Nov 21, 2013

Home Movies, Anonymity, and Viewership

By Diana Bilbao

Having spent some time browsing the Home Movie collection of archive.org, I am becoming increasingly aware of the entirely different mode of viewership required by these films.  Ishizuka and Zimmerman write that "As dreamscapes condensing and displacing memory and history, home movies suggest a rethinking of and reorientation about which language and theoretical models are appropriate to decipher their syntax, grammar, codes, and production of knowledge" (18).  Indeed, watching them requires a recalibration of one's analytical thinking, as their very amateur nature and intent often cause them to operate on a different level and in a wholly different realm from traditional documentary.

Some home movies may have a narrative bent in their smaller vignettes, but they still require a great deal more deciphering than their nonfiction relatives.  One film I discovered, entitled Home Movie 97074: Iowa, 1942-1946, begins with a shot of a semi-circular canvas laid out on a grassy field.  Its edges are held down by stones, and it is painted with trees and shapes.  After a cut, animal shapes have been painted on.  Soon, a human is in the frame painting the canvas.  More people are shown painting in the following shots, with the low exposure on a sunny day creating an eerie, ominous look.  Eventually, a quick cut shows us that the canvas has become a teepee.  Once the teepee has been revealed, the film moves on to another vignette, sans explanation or resolution.

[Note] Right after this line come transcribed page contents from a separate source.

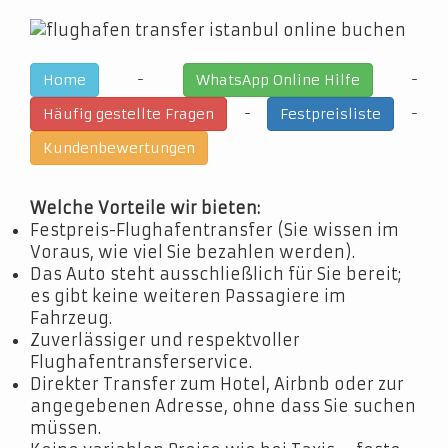
-
-
Home
WhatsApp Online Hilfe
-
-
Häufig gestellte Fragen
Festpreisliste
Kundenbewertungen
Welche Vorteile wir bieten:
Festpreis-Flughafentransfer (Sie wissen im
Voraus, wie viel Sie bezahlen werden).
Das Auto steht ausschließlich für Sie bereit;
es gibt keine weiteren Passagiere im
Fahrzeug.
Zuverlässiger und respektvoller
Flughafentransferservice.
Direkter Transfer zum Hotel, Airbnb oder zur
angegebenen Adresse, ohne dass Sie suchen
müssen.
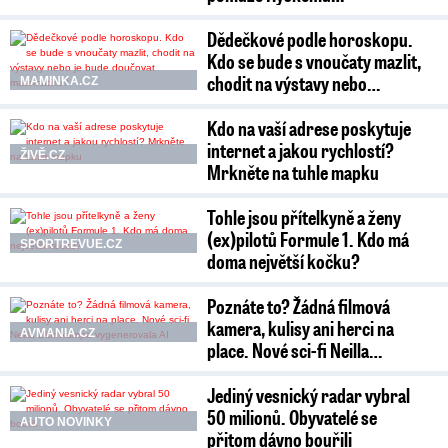
Dědečkové podle horoskopu.
Kdo se bude s vnoučaty mazlit,
chodit na výstavy nebo…
MAMINKA.CZ
Kdo na vaší adrese poskytuje
internet a jakou rychlostí?
ŽIVĚ.CZ
Mrkněte na tuhle mapku
Tohle jsou přítelkyně a ženy
(ex)pilotů Formule 1. Kdo má
SPORTREVUE.CZ
doma největší kočku?
Poznáte to? Žádná filmová
kamera, kulisy ani herci na
AVMANIA.CZ
place. Nové sci-fi Neilla…
Jediný vesnický radar vybral
50 milionů. Obyvatelé se
AUTO NOVINKY
přitom dávno bouřili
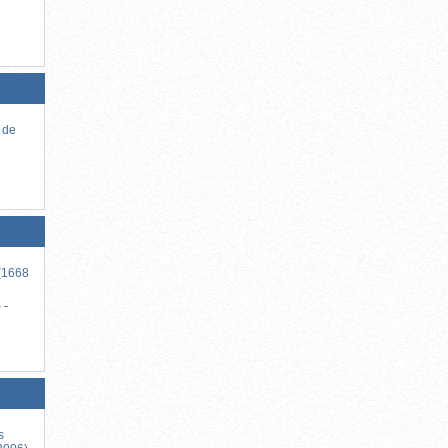
 de
-
 (1668
)
-
s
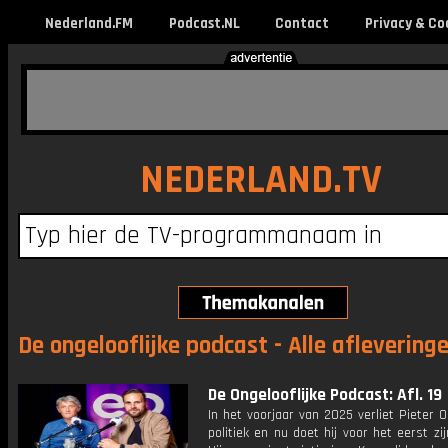
Nederland.FM
Podcast.NL
Contact
Privacy & Co
NEDERLAND.TV
De ongelooflijke podcast - Alle aflevering
De Ongelooflijke Podcast: Afl. 19
In het voorjaar van 2025 verliet Pieter 
politiek en nu doet hij voor het eerst zij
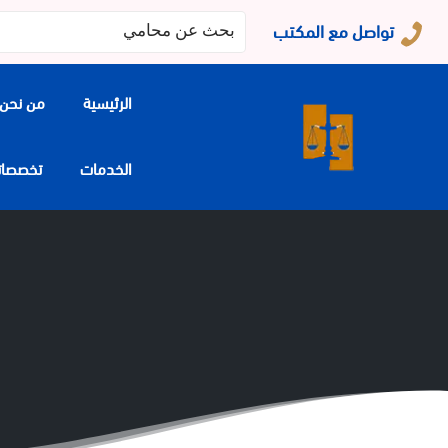
البحث
تواصل مع المكتب
عن:
الرئيسية
من نحن
الخدمات
تخصصاتنا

While the sequence in and of itself has a kind of goal to it - clearly, the desire was to document the process of teepee creation - the lack of voiceover, closeup, or titles prevents the viewer from fully understanding the action.  We do not know why the teepee is being constructed or who the participants are.  In fact, because of the low quality and exposure, we can barely see the faces of the people involved enough to differentiate them.  While this affects us on a viewing level, however, it was an irrelevant concern at the moment of the film's conception.  The filmmaker knows all this information because he or she is involved.  This marked difference in intent between home movies and other nonfiction film is what creates the unique viewing experience.  We as viewers are faced with a filmmaker who neither knows nor cares that we are watching.

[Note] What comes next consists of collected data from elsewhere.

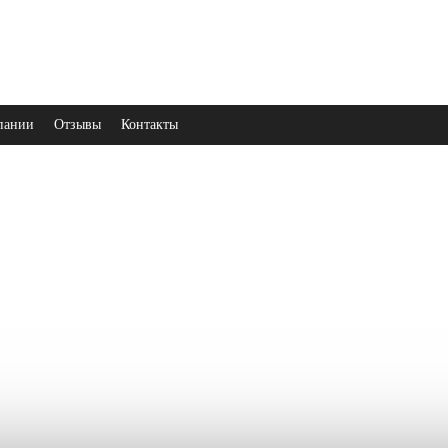
пании
Отзывы
Контакты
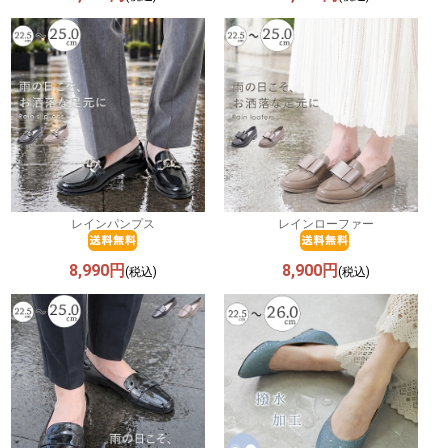
レインパンプス
レインローファー
8,990円
8,900円
(税込)
(税込)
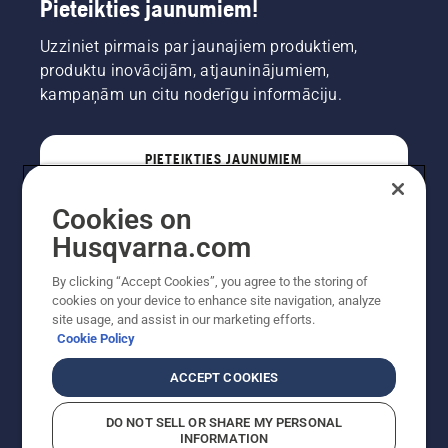
Pieteikties jaunumiem!
Uzziniet pirmais par jaunajiem produktiem,
produktu inovācijām, atjauninājumiem,
kampaņām un citu noderīgu informāciju.
PIETEIKTIES JAUNUMIEM
Cookies on
PROFESIONĀLIS
Husqvarna.com
By clicking “Accept Cookies”, you agree to the storing of
cookies on your device to enhance site navigation, analyze
site usage, and assist in our marketing efforts.
Cookie Policy
ACCEPT COOKIES
DO NOT SELL OR SHARE MY PERSONAL
INFORMATION
Autortiesības — 2022 Husqvarna AB (publ). Visas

The almost careless montage construction of home movies in general makes for a very active viewing experience.  The viewer is forced to engage with the film on an almost shot-by-shot basis.  After the teepee vignette, Iowa, 1942-1946 moves on to landscape shots, people at the beach, a deer walking slowly through tall grass, and other short, isolated moments.  For each one of these shots, the viewer must attempt to establish time, place, the participants, and the reason the person decided to shoot in the first place.

Another example of the kind of analysis necessary in home movies is a sequence from Home Movie 98752: Possibly in Connecticut.  This whimsically titled film is even less coherent than Iowa.  It begins with animals at the zoo, cuts to tourist shots of Washington, D.C., spends a minute at a college graduation, etc.  Eventually, however, it does begin to establish some sort of familiarity.  We start to see the same two dogs, the same baby, and the same children.  At this point, the viewer can begin to attempt to decipher the actual relationships between the figures onscreen, rather than the basic "what's happening?" Here, the film begins to have a slight semblance of a narrative through sheer consistency and visual quality.  This huge variation in accessibility is part of what requires such different analytical tools in approaching home movies.